How many lines in the listing below contain the word "Paris"? Reply with the number alone.

-- Data listing follows --

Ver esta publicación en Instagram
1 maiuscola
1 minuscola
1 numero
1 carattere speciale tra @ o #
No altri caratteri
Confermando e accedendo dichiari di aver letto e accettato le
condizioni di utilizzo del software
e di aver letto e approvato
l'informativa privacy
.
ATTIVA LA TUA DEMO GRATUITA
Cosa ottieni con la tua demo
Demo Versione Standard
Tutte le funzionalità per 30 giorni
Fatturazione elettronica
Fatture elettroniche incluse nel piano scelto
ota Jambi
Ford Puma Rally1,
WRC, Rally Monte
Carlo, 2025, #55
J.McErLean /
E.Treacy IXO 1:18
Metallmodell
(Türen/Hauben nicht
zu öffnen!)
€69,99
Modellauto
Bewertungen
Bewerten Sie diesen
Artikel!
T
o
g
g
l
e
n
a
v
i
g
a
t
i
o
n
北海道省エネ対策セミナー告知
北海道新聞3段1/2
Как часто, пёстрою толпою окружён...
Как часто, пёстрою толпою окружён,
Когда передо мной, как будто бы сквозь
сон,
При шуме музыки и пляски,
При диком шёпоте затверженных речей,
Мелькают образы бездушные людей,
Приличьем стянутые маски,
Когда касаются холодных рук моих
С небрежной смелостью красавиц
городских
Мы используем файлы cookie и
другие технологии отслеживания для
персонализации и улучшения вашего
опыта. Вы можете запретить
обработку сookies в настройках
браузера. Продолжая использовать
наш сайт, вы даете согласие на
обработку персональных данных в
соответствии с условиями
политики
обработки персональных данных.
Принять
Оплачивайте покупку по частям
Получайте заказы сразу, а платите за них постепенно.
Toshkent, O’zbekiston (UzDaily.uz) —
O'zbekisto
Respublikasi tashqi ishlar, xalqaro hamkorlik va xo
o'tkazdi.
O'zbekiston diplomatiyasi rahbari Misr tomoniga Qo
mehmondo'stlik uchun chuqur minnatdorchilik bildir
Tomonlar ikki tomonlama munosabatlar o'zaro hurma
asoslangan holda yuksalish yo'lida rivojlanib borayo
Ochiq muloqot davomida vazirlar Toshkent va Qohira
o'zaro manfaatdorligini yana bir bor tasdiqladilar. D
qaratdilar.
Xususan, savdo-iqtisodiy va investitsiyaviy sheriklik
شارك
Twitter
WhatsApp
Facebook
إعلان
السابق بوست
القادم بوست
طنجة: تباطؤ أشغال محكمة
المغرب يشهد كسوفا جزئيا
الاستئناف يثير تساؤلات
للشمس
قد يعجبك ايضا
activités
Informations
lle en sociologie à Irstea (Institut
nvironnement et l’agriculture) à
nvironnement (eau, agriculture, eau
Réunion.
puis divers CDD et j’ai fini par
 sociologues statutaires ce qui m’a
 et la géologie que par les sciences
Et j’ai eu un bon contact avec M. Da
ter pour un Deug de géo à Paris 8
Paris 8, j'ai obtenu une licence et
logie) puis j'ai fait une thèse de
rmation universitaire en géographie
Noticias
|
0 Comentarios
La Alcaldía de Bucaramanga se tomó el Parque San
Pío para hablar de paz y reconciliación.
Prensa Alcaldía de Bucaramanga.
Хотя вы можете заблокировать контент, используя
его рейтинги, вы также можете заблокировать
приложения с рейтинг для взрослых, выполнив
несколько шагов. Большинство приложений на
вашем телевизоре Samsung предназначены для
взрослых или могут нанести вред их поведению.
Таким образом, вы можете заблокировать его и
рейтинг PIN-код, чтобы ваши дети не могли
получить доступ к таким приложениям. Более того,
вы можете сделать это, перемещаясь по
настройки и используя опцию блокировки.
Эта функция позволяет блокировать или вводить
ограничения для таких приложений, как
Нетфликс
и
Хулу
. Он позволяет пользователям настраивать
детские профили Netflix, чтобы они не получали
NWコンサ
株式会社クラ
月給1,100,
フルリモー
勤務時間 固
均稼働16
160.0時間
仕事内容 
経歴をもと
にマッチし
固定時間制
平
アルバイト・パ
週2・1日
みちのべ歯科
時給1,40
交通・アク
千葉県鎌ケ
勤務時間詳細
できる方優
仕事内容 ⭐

-- Data listing concluded --

> Task output
2